The Never Ending Typo Hunt Comes to an End

Although I would like to believe that I have finally killed all of the typographic errors in Cobra Flight, I have a lurking trepidation that they scurry still through the manuscript.

Today, I caught what I believe was the last of them and then started uploading the corrected files to the various book distributors. And of course, nothing in this benighted universe ever seems to work quite right.

After uploading to the likes of Amazon, Kobo, Apple and the many others wouldn’t you know it that I found one last little bastard just as the last of the files were sent.

It took another hour to correct the damn thing and then re-upload everything.

I take solace from what happened when a new edition of the Bible was printed in 1631. It is said to be the most infamous typographic error in history. I don’t need to explain, just have a look at how the Ten Commandments turned out.
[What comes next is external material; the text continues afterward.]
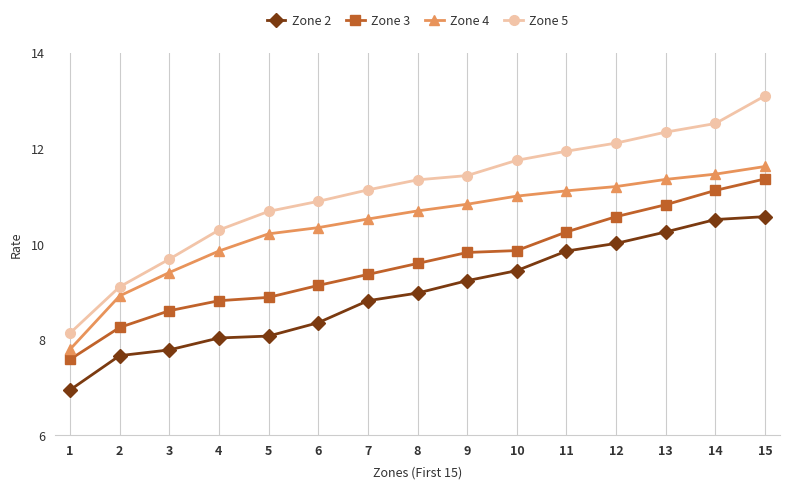

What is the value of the Zone 2 point at the 10th from the left?

9.4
For printing this version of the Bible in 1631 the publishers got hit with a gigantic monetary fine. There are 10 copies extant and they are worth a vast sum of money.

These days in journalism there is much complaining about how publishers are firing editors and proofreaders in order to increase profits. And with those complaints come the inevitable moans about how things were much better in the Olde Days.

Well that’s not a new thing. It turns out that after the disaster of the Wicked Bible the Archbishop of Canterbury had this little rant . . .

“I knew the time when great care was had about printing, the Bibles especially, good compositors and the best correctors were gotten being grave and learned men, the paper and the letter rare, and faire every way of the best, but now the paper is nought, the composers boys, and the correctors unlearned.”

Final Note. Sod’s Law dictates that despite my care in writing and the use of a spell checker, there will be a typo in this post.